Once Doyle took up his cause, Edalji became a symbol for injustice. Letters poured in, both to Doyle and to the Daily Telegraph, who had published his argument of Edalji’s innocence. The Scottish writer J.M. Barrie (creator of Peter Pan) wrote to say, “I could not doubt that at all events Edalji had been convicted without any evidence worthy of the name.”

Not everyone was convinced. The chief constable, George Anson, did not appreciate Doyle inserting himself into what police considered a closed case. Doyle was not simply posturing as an amateur sleuth: he was a pest, bombarding Anson almost daily with letters questioning their investigation, offering alternative theories, and using his celebrity to keep the case in the newspapers. Since Edalji had already been freed, his intention was to get some kind of financial compensation for the wrongful conviction. Anson responded unkindly, dismissing Doyle’s ideas and delivering sharp retorts.

Doyle was a “contemptible brute,” Anson remarked.

But the author would not be dissuaded, even when an anonymous letter had been delivered to him that was threatening in tone and insisted Edalji was the guilty party. It led him to believe the guilty party was worried enough to try and shut Doyle’s efforts down. By this point, he had isolated his suspicions to Royden Sharp, a former sailor who was said to be aggressive and once showed off a horse lancet capable of inflicting the wounds seen in the injured animals.

Doyle’s actions, the anonymous correspondent wrote, were “to run the risk of losing kidneys and liver.”

Doyle would later learn the letter was not written by a suspect, but instead commissioned by an unlikely tormentor: Constable Anson.

The officer had become so aggrieved with Doyle that he believed forging this letter would either discourage the author or send him on a wild goose chase. In recently discovered records that went up for auction in 2015, Anson even expressed glee that he had fooled “Sherlock Holmes.”

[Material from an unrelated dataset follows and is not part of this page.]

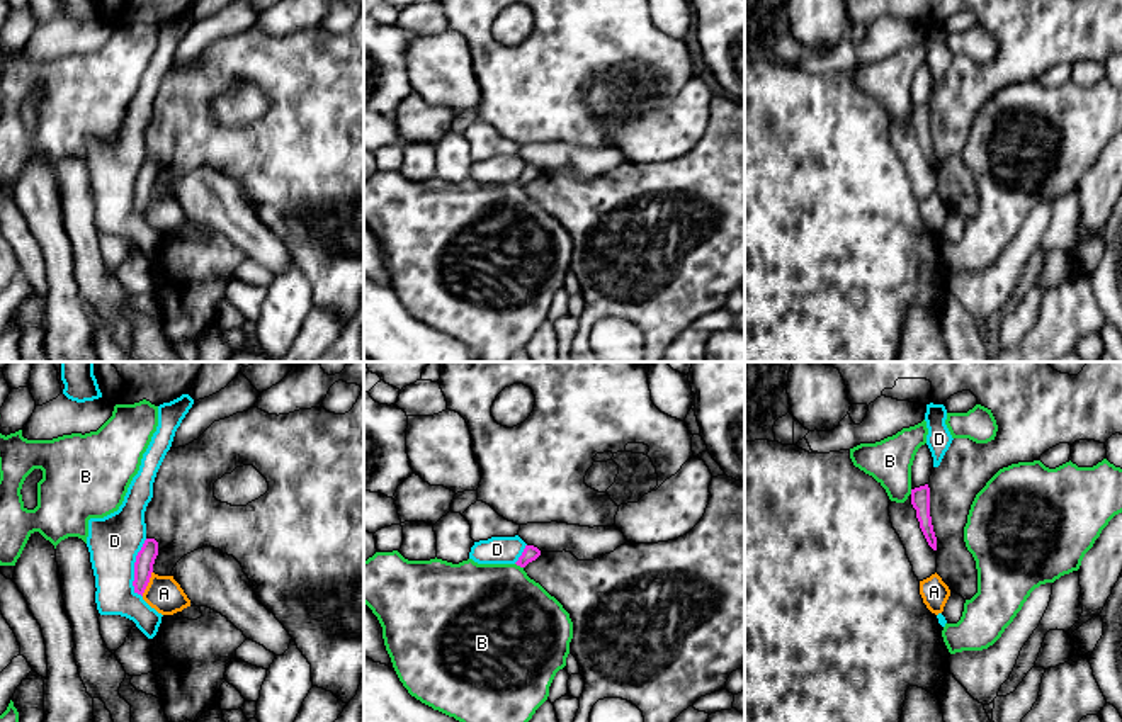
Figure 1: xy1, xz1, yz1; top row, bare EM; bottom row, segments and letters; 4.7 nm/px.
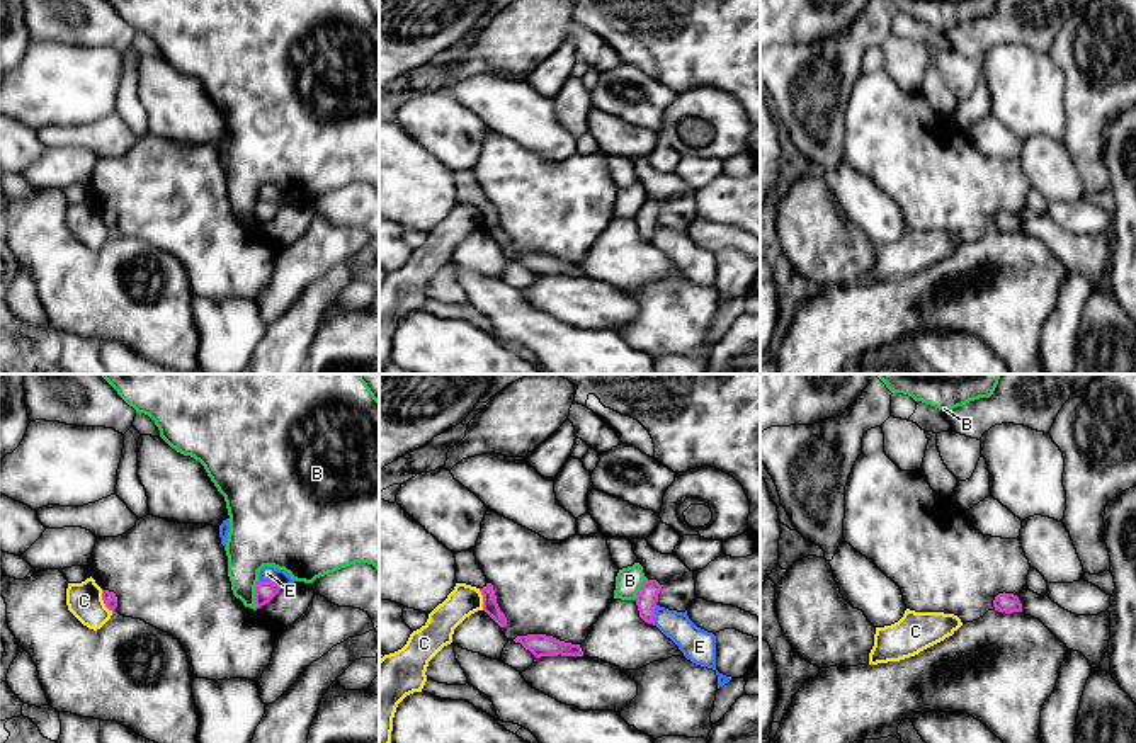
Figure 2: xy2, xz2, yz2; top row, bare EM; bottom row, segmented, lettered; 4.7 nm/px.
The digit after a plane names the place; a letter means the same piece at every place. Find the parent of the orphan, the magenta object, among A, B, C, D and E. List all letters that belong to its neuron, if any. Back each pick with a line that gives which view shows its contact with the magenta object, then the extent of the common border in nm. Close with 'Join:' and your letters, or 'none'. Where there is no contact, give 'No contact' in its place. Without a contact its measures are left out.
Join: none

Despite Anson’s attempts to embarrass Doyle, the author had too large a platform for the Home Office to ignore. In 1907, they pardoned Edalji of the mutilation crimes, which allowed him to return to work as a solicitor. But they refused to apologize or offer any restitution.

Doyle was frustrated by their stubborn reaction, but his efforts had one crucial impact on British law: the publicity surrounding Edalji led to the creation of an official Court of Appeals, easing the process for future defendants.

Though Doyle won over the court of public opinion, he failed to solve the case: Sharp was not seriously investigated by police. Whoever had stalked the horses, cows, and sheep during those nights in Great Wyrley has never been identified.